Dès lors, il faut « combler des lacunes », notamment en matière de liaisons ferroviaires, portuaires et accélérer les investissements dans une énergie abordable et à faible intensité de carboneDe son côté, pour atteindre ses objectifs de croissance, la SNIM mauritanienne a récemment dragué le port de Nouadhibou, dont la profondeur est passée de 16,15 m à 18,3 m, afin d’accueillir des minéraliers d’un port en lourd pouvant atteindre 250 000 tonnes. Offrant des solutions logistiques régionales et mondiales, le port a également été choisi pour accueillir un nouveau pôle industriel et de transformation de l’acier. Parallèlement, la SNIM met en œuvre « des plans ambitieux » pour produire de l’électricité à partir de ressources solaires et de gaz naturel afin de réduire les coûts de transport ferroviaire et de transformation tout en décarbonant ses activités.

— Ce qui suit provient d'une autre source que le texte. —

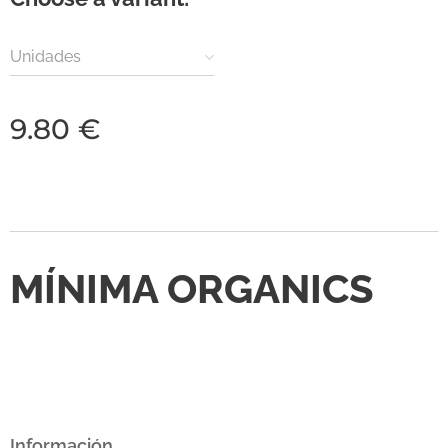
Unidades
9.80
€
MÍNIMA ORGANICS
Información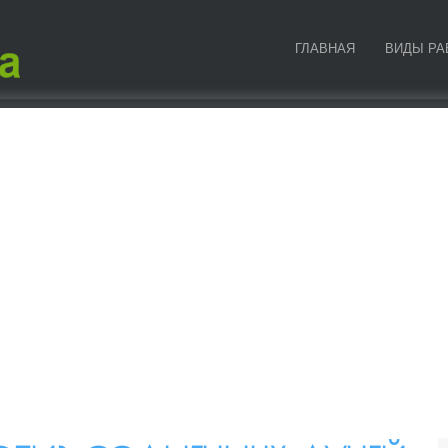
ГЛАВНАЯ
ВИДЫ РА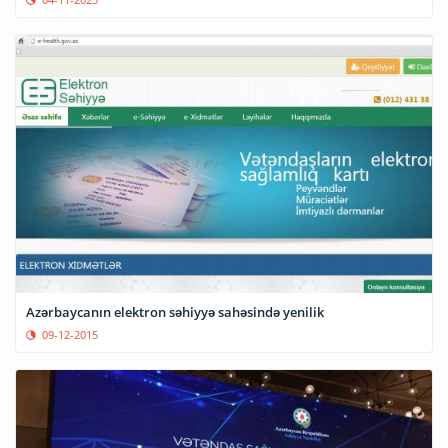
Azərbaycanın elektron səhiyyə sahəsində yenilik
09-12-2015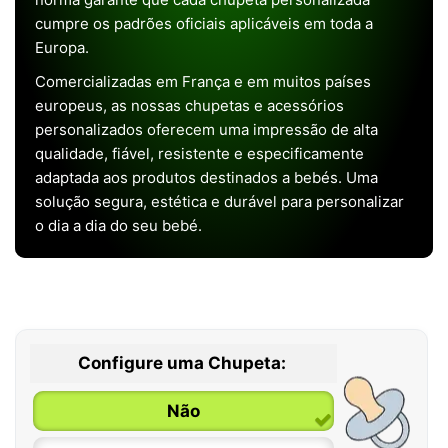
cumpre os padrões oficiais aplicáveis em toda a
Europa.
Comercializadas em França e em muitos países
europeus, as nossas chupetas e acessórios
personalizados oferecem uma impressão de alta
qualidade, fiável, resistente e especificamente
adaptada aos produtos destinados a bebés. Uma
solução segura, estética e durável para personalizar
o dia a dia do seu bebé.
Configure uma Chupeta:
Não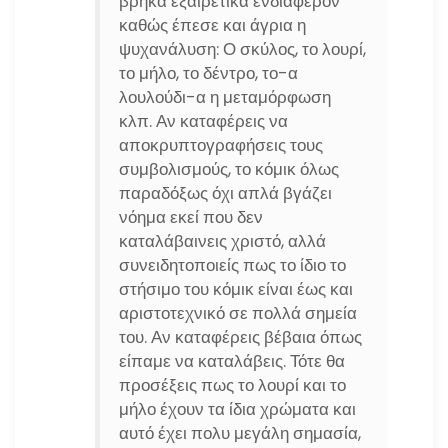
βρήκα εξαιρετικά ενδιαφέρον
καθώς έπεσε και άγρια η
ψυχανάλυση: Ο σκύλος, το λουρί,
το μήλο, το δέντρο, το-α
λουλούδι-α η μεταμόρφωση
κλπ. Αν καταφέρεις να
αποκρυπτογραφήσεις τους
συμβολισμούς, το κόμικ όλως
παραδόξως όχι απλά βγάζει
νόημα εκεί που δεν
καταλάβαινεις χριστό, αλλά
συνειδητοποιείς πως το ίδιο το
στήσιμο του κόμικ είναι έως και
αριστοτεχνικό σε πολλά σημεία
του. Αν καταφέρεις βέβαια όπως
είπαμε να καταλάβεις. Τότε θα
προσέξεις πως το λουρί και το
μήλο έχουν τα ίδια χρώματα και
αυτό έχει πολυ μεγάλη σημασία,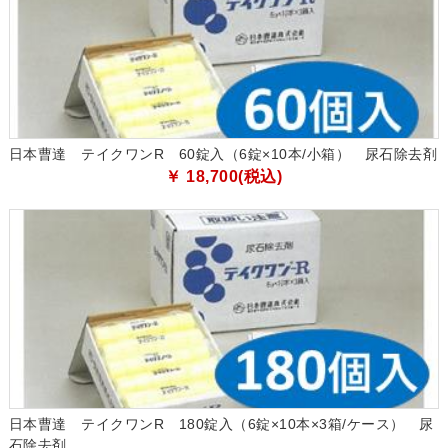
日本曹達 テイクワンR 60錠入（6錠×10本/小箱） 尿石除去剤
￥ 18,700(税込)
日本曹達 テイクワンR 180錠入（6錠×10本×3箱/ケース） 尿
石除去剤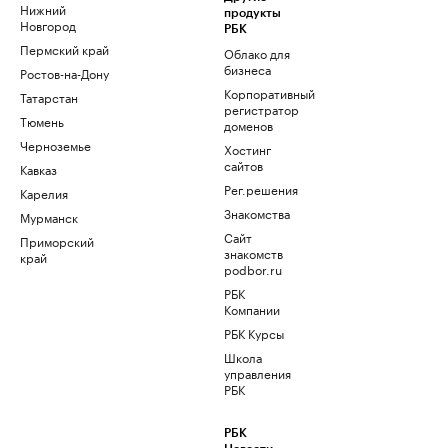
Нижний
продукты
Новгород
РБК
Пермский край
Облако для
бизнеса
Ростов-на-Дону
Корпоративный
Татарстан
регистратор
Тюмень
доменов
Черноземье
Хостинг
сайтов
Кавказ
Рег.решения
Карелия
Знакомства
Мурманск
Сайт
Приморский
знакомств
край
podbor.ru
РБК
Компании
РБК Курсы
Школа
управления
РБК
РБК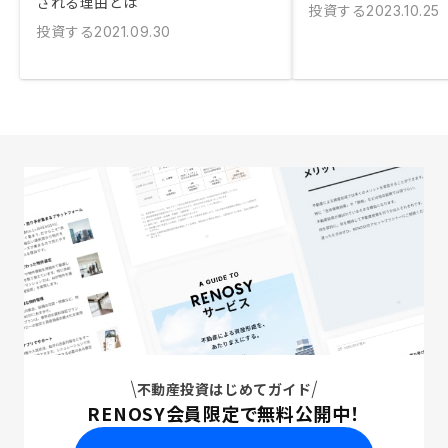
される理由とは
投資する
2023.10.25
投資する
2021.09.30
不動産投資はじめてガイド
RENOSY会員限定で無料公開中！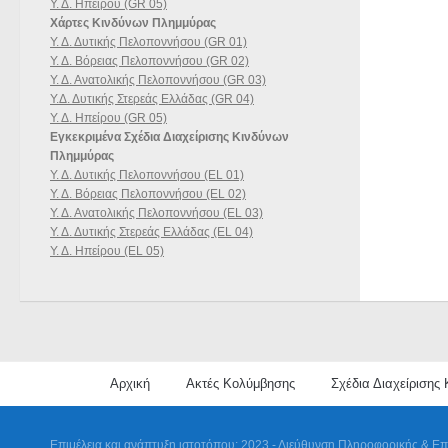
Υ. Δ. Ηπείρου (GR 05)
Χάρτες Κινδύνων Πλημμύρας
Υ. Δ. Δυτικής Πελοποννήσου (GR 01)
Υ. Δ. Βόρειας Πελοποννήσου (GR 02)
Υ. Δ. Ανατολικής Πελοποννήσου (GR 03)
Υ.Δ. Δυτικής Στερεάς Ελλάδας (GR 04)
Υ. Δ. Ηπείρου (GR 05)
Εγκεκριμένα Σχέδια Διαχείρισης Κινδύνων
Πλημμύρας
Υ. Δ. Δυτικής Πελοποννήσου (EL 01)
Υ. Δ. Βόρειας Πελοποννήσου (EL 02)
Υ. Δ. Ανατολικής Πελοποννήσου (EL 03)
Υ. Δ. Δυτικής Στερεάς Ελλάδας (EL 04)
Υ. Δ. Ηπείρου (EL 05)
Αρχική
Ακτές Κολύμβησης
Σχέδια Διαχείρισης
Επιμέλεια και ανάπτυξη ιστοτόπου: 2023 - Διεύθυνση Πληροφορικής & Επ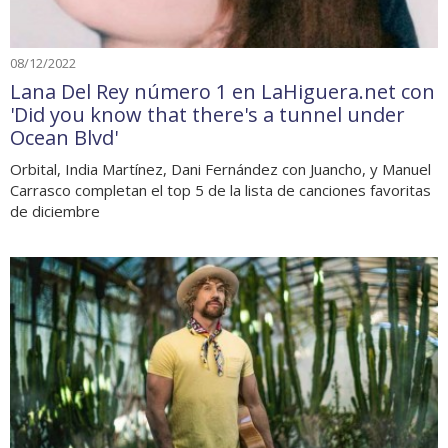
08/12/2022
Lana Del Rey número 1 en LaHiguera.net con
'Did you know that there's a tunnel under
Ocean Blvd'
Orbital, India Martínez, Dani Fernández con Juancho, y Manuel
Carrasco completan el top 5 de la lista de canciones favoritas
de diciembre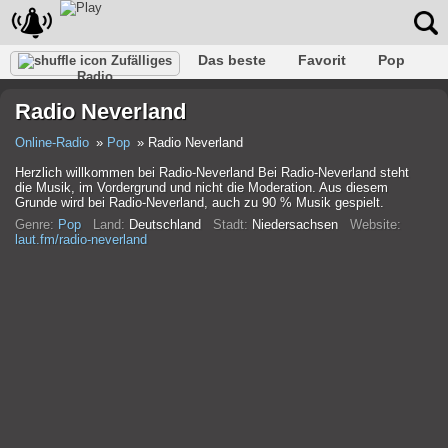
Das beste
Favorit
Pop
Zufälliges
Radio
Verein
Felsen
Retro
Entspannen
Gespräch
Radio Neverland
Rap
Trans
Falk
Jazz
Baby
Klassisch
Online-Radio
Pop
Radio Neverland
Herzlich willkommen bei Radio-Neverland Bei Radio-Neverland steht
die Musik, im Vordergrund und nicht die Moderation. Aus diesem
Grunde wird bei Radio-Neverland, auch zu 90 % Musik gespielt.
Genre:
Pop
Land:
Deutschland
Stadt:
Niedersachsen
Website:
laut.fm/radio-neverland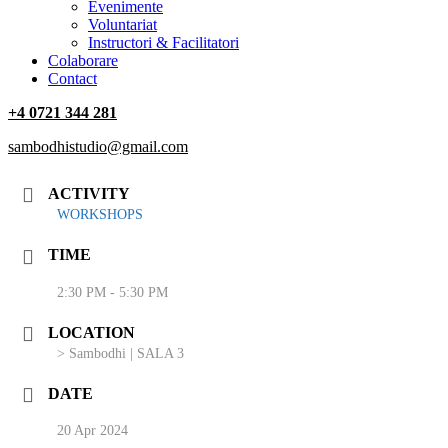
‎Evenimente
Voluntariat
‏‏‎Instructori & Facilitatori
Colaborare
Contact
+4 0721 344 281
sambodhistudio@gmail.com
ACTIVITY
WORKSHOPS
TIME
2:30 PM - 5:30 PM
LOCATION
> Sambodhi | SALA 3
DATE
20 Apr 2024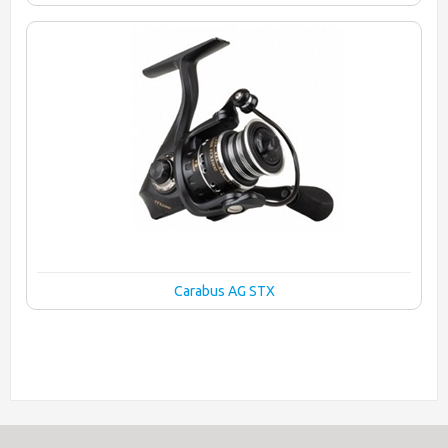
Carabus AG STX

C’est qu’en raison de l’intensité capitalistique et des besoins en infrastructures de la production sidérurgique, l’« Afrique ne peut se permettre une approche fragmentée », insiste le rapport. En effet, le continent souffre d’une chaîne d’approvisionnement disjointe : le minerai de fer est extrait dans un pays, l’acier brut est transformé dans un autre, et les produits secondaires tels que les barres d’armature, les bobines et les tuyaux sont fabriqués ailleurs, souvent à partir d’intrants importés.

Ce paysage fragmenté entraîne des inefficacités, des pertes de valeur et une dépendance inutile vis-à-vis des marchés mondiaux. « Une stratégie continentale pour l’acier est nécessaire de toute urgence afin de réorienter les flux du secteur, du minerai à l’acier brut, en passant par la transformation secondaire et, finalement, la consommation. Une telle stratégie permettrait de coordonner la production en amont avec la transformation en aval. »

Sachant que l’« Afrique ne peut se permettre d’avoir des dizaines d’aciéries de petite taille et déconnectées les unes des autres ». Cette vision s’aligne sur la Zone de libre-échange continentale africaine et les ambitions plus larges du continent en matière d’industrialisation.

Nous le voyons, en renforçant ses capacités en amont et en aval, l’Afrique peut réduire sa dépendance vis-à-vis des importations, créer des emplois et conserver davantage de valeur sur son territoire. Avec des besoins massifs en infrastructures à l’horizon, dans les domaines du logement, de l’énergie, des transports et de l’industrie, la demande africaine en acier ne va faire qu’augmenter. « Rien ne justifie de continuer à importer ce qui peut être produit dans la région avec une planification adéquate et un engagement politique », conclut l’AFC qui juge que l’acier « doit être considéré comme un bien stratégique ».